Final answer:
To verify if a function satisfies the hypotheses of the Mean Value Theorem, we need to check two conditions: continuity and differentiability. For the function f(x) = 2x² - 3x + 1 on the interval [0, 2], it satisfies both conditions and the conclusion of the Mean Value Theorem is satisfied at c = 1. Similarly, for the function f(x) = x³ + x - 1 on the interval [0, 2], it also satisfies both conditions and the conclusion of the Mean Value Theorem is satisfied at c = √4/3.
Step-by-step explanation:
To verify if a function satisfies the hypotheses of the Mean Value Theorem, we need to check two conditions:
- The function must be continuous on the closed interval [a, b].
- The function must be differentiable on the open interval (a, b).
(a) For the function f(x) = 2x² - 3x + 1 on the interval [0, 2], we can see that it is a polynomial function, which is continuous and differentiable everywhere. Therefore, it satisfies both prerequisites of the Mean Value Theorem. To find the numbers c that satisfy the conclusion of the Mean Value Theorem, we can calculate the derivative of f(x) using the power rule: f'(x) = 4x - 3. Setting this derivative equal to the average rate of change of the function over the interval [0, 2], (f(2) - f(0)) / (2 - 0) = ((2² - 3(2) + 1) - (2(0)² - 3(0) + 1)) / (2 - 0), we get 1 = 4c - 3. Solving for c, we find that c = 1.

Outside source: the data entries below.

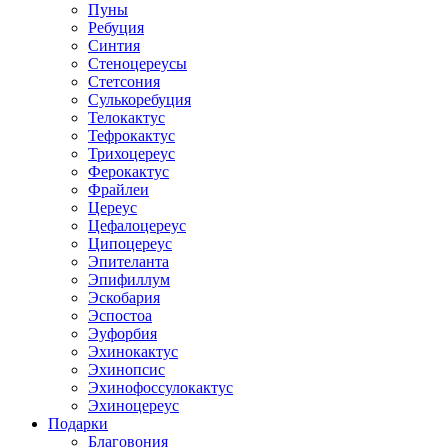
Пуны
Ребуция
Синтия
Стеноцереусы
Стетсония
Сулькоребуция
Телокактус
Тефрокактус
Трихоцереус
Ферокактус
Фрайлеи
Цереус
Цефалоцереус
Ципоцереус
Эпителанта
Эпифиллум
Эскобария
Эспостоа
Эуфорбия
Эхинокактус
Эхинопсис
Эхинофоссулокактус
Эхиноцереус
Подарки
Благовония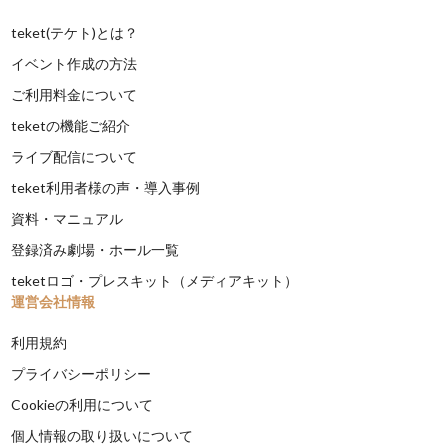
teket(テケト)とは？
イベント作成の方法
ご利用料金について
teketの機能ご紹介
ライブ配信について
teket利用者様の声・導入事例
資料・マニュアル
登録済み劇場・ホール一覧
teketロゴ・プレスキット（メディアキット）
運営会社情報
利用規約
プライバシーポリシー
Cookieの利用について
個人情報の取り扱いについて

(b) For the function f(x) = x³ + x - 1 on the interval [0, 2], similar to part (a), this is also a polynomial function that is continuous and differentiable everywhere. Therefore, it satisfies the prerequisites of the Mean Value Theorem. Calculating the derivative of f(x), we find f'(x) = 3x² + 1. Setting f'(x) equal to the average rate of change of the function over the interval [0, 2], (f(2) - f(0)) / (2 - 0) = ((2³ + 2 - 1) - (0³ + 0 - 1)) / (2 - 0), we get 5 = 3c² + 1. Solving for c, we find that c = √4/3.